I've had occasion over my priesthood to meet with a half-dozen transgender men and women who have come to see me because of my work with Courage, which helps those with same-sex attractions live chastely as faithful Catholics. They didn't know where else in the Church to turn. I sought to help them with their immediate struggles, answered their questions about the faith, defended some of them against the shame and pressure their family members were putting on them for things obviously beyond their control, assisted them to get solid psychological accompaniment, talked them out of getting gender reassignment surgery, tried to help them to grasp that they were not freaks but beloved children of God for whom the Lord would die on Calvary 1,000 times over 1,000 times worse, and sought to remind them that the Lord will be accompanying them on what may continue to be a steep Way of the Cross.

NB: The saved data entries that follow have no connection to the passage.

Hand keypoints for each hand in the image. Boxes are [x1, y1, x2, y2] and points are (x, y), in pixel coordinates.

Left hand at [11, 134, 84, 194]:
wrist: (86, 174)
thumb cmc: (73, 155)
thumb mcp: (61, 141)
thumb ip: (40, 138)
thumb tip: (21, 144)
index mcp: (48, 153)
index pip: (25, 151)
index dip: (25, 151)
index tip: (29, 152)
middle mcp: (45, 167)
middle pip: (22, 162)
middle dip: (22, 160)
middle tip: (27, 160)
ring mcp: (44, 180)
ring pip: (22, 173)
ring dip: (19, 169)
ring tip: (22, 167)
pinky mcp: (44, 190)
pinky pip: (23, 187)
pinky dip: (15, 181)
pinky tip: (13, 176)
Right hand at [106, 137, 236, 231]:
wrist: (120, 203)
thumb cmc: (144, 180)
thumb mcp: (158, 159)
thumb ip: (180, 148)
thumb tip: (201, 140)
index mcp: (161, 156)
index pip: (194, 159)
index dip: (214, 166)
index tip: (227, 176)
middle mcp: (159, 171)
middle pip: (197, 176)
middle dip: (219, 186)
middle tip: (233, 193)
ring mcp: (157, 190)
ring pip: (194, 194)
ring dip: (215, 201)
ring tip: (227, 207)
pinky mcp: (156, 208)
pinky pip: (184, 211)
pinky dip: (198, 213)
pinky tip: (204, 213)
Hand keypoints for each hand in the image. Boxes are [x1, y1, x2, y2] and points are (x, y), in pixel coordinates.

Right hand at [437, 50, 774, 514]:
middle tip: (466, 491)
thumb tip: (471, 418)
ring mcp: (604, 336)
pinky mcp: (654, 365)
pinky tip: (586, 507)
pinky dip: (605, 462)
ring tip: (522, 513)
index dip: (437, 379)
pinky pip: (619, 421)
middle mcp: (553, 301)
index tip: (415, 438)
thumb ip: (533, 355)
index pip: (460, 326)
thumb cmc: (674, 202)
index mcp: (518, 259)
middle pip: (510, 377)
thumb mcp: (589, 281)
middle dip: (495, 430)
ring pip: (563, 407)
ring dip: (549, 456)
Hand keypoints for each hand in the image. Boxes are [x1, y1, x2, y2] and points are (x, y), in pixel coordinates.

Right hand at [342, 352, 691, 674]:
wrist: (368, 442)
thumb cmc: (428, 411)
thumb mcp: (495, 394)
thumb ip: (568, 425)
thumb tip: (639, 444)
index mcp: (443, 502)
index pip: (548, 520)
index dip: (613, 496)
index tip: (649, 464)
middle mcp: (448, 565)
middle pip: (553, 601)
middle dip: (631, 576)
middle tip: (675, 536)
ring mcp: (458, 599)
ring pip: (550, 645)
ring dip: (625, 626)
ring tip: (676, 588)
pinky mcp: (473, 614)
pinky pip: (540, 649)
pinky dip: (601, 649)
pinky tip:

At the same time, I could never in conscience exercise the false mercy of "pretending" with regard to the psychological, metaphysical, and moral issues involved, in order somehow to help them "feel better." It's not charitable when everyone humors the Emperor by not mentioning he has no clothes. It likewise fails to respect the dignity of a person when everyone pretends that the Emperor is an Empress. Even though he sincerely may feel like one, he's not and never will be. And we do no one a service by pretending that fantasy is reality. That's not merciful. It's deceitful, because life is not a game of make-believe.

Beyond all the issues dealing with bathrooms, pronouns, surgeries, athletic competitions, psychological and medical manuals and more, we have the pressing matter of whether we, individually and as a society, are going treat people with true or false compassion, with real or fake love, with sacrificial pity trying to help them get help or conspiratorial negligence playing along as if we really believe everything is absolutely fine and healthy.

The truth is part of mercy. Chrestotes and agathosune are a package deal if we're living, thinking and acting according to the Holy Spirit. But are we courageous enough to allow the Spirit of Truth to use us to give the prophetic, authentically merciful witness our age demands?

Father Roger J. Landry is a priest of the Diocese of Fall River, Massachusetts, who works for the Holy See’s Permanent Observer Mission to the United Nations.